Three Vietnamese emotion recognition models (text, voice, multimodal) packaged for Hugging Face with configs/labels/metrics and inference snippets. Only the best checkpoint is kept for each branch.

## Structure
- `text-phobert-focalloss/`: PhoBERT + focal loss for text emotion classification.
- `voice-wav2vec2-vi-emotion/`: Wav2Vec2-base-vi-250h fine-tuned for Vietnamese SER.
- `multimodal/`: Fusion weights for audio + text (`best.pt`) with `labels.json`.

## Setup
```bash
pip install transformers torch torchaudio soundfile
```
Voice and multimodal require 16 kHz audio; resample if your files differ.

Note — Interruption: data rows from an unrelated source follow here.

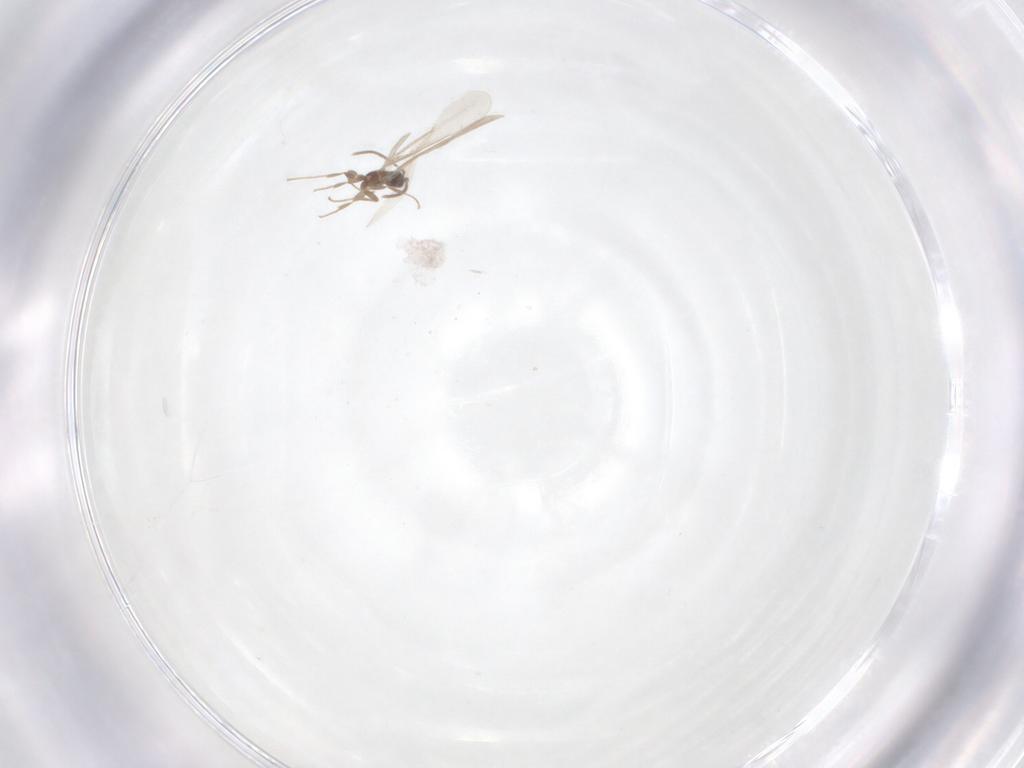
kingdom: Animalia
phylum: Arthropoda
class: Insecta
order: Hymenoptera
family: Formicidae
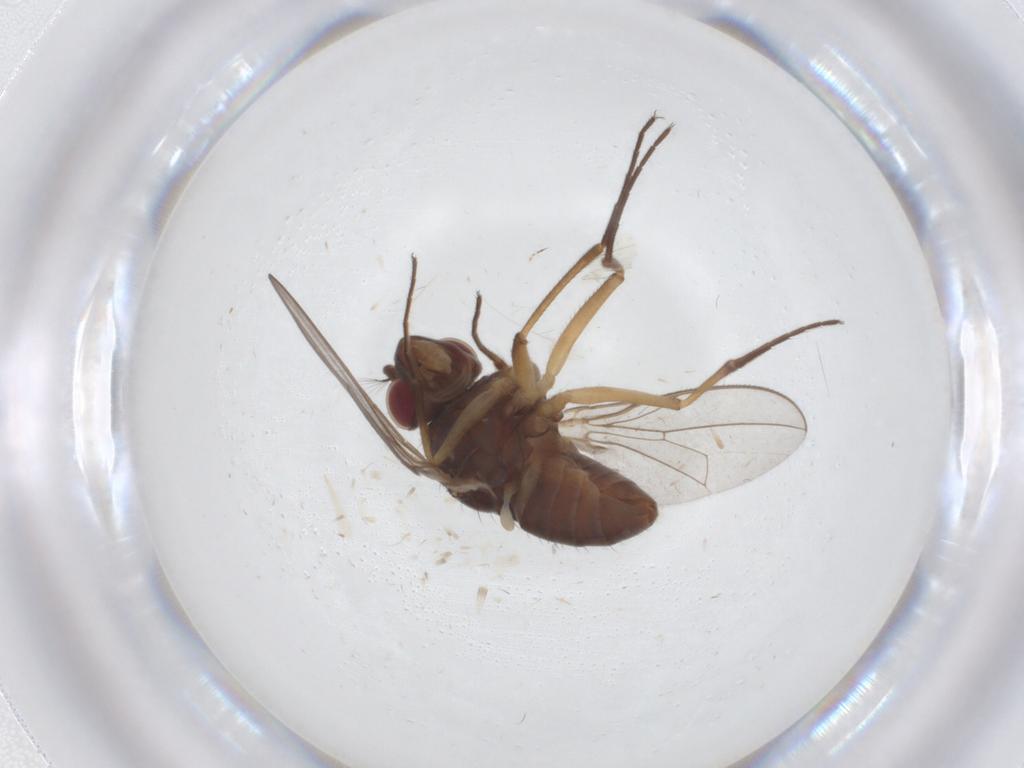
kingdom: Animalia
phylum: Arthropoda
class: Insecta
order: Diptera
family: Ephydridae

## Text model (PhoBERT focal loss)
```python
from pathlib import Path
from transformers import AutoTokenizer, AutoModelForSequenceClassification
import torch

base = Path(__file__).resolve().parent  # .../hf-release
repo = base / "text-phobert-focalloss"
tok = AutoTokenizer.from_pretrained(repo, use_fast=False)
model = AutoModelForSequenceClassification.from_pretrained(repo)

inputs = tok("Tôi đang rất vui và hào hứng", return_tensors="pt")
with torch.no_grad():
    probs = model(**inputs).logits.softmax(-1)[0]
pred = model.config.id2label[str(int(probs.argmax()))]
print(pred, float(probs.max()))
```

## Voice model (Wav2Vec2 SER)
```python
from pathlib import Path
import torch, torchaudio
from transformers import Wav2Vec2ForSequenceClassification, AutoProcessor

base = Path(__file__).resolve().parent
repo = base / "voice-wav2vec2-vi-emotion"
processor = AutoProcessor.from_pretrained(repo)
model = Wav2Vec2ForSequenceClassification.from_pretrained(repo)

wav, sr = torchaudio.load("audio.wav")
if sr != 16000:
    wav = torchaudio.functional.resample(wav, sr, 16000)
inputs = processor(wav.squeeze().numpy(), sampling_rate=16000, return_tensors="pt")
with torch.no_grad():
    probs = model(**inputs).logits.softmax(-1)[0]
pred = model.config.id2label[int(probs.argmax())]
print(pred, float(probs.max()))
```

## Multimodal model (audio + transcript)

```python
from pathlib import Path
import sys, torch, torchaudio
from transformers import AutoTokenizer, Wav2Vec2FeatureExtractor
from multimodal.multimodal_train_eval import FusionXMerlin

base = Path(__file__).resolve().parent          # .../hf-release
sys.path.append(str(base.parent))               # add repo root

text_repo = base / "text-phobert-focalloss"
audio_repo = base / "voice-wav2vec2-vi-emotion"
ckpt_path = base / "multimodal" / "best.pt"

ckpt = torch.load(ckpt_path, map_location="cpu")
label2id = ckpt["label2id"]
id2label = {v: k for k, v in label2id.items()}

tokenizer = AutoTokenizer.from_pretrained(text_repo, use_fast=False)
processor = Wav2Vec2FeatureExtractor.from_pretrained(audio_repo)

model = FusionXMerlin(
    text_model_path=text_repo,
    audio_model_path=audio_repo,
    num_classes=len(label2id),
    freeze_encoders=True,
).eval()
model.load_state_dict(ckpt["model_state"])

transcript = "Tôi rất thất vọng về dịch vụ."
wav, sr = torchaudio.load("audio.wav")
if sr != 16000:
    wav = torchaudio.functional.resample(wav, sr, 16000)

t_inputs = tokenizer(transcript, return_tensors="pt", padding=True, truncation=True, max_length=256)
a_inputs = processor(wav.squeeze().numpy(), sampling_rate=16000, return_tensors="pt")

with torch.no_grad():
    logits, _ = model(
        t_inputs["input_ids"],
        t_inputs["attention_mask"],
        a_inputs["input_values"],
        a_inputs["attention_mask"],
    )
    probs = torch.softmax(logits, dim=-1)[0]
pred = id2label[int(probs.argmax())]
print(pred, float(probs.max()))
```

## Extra info
- Label set: Anger, Disgust, Enjoyment, Fear, Neutral, Sadness, Surprise (mappings inside each config/labels.json).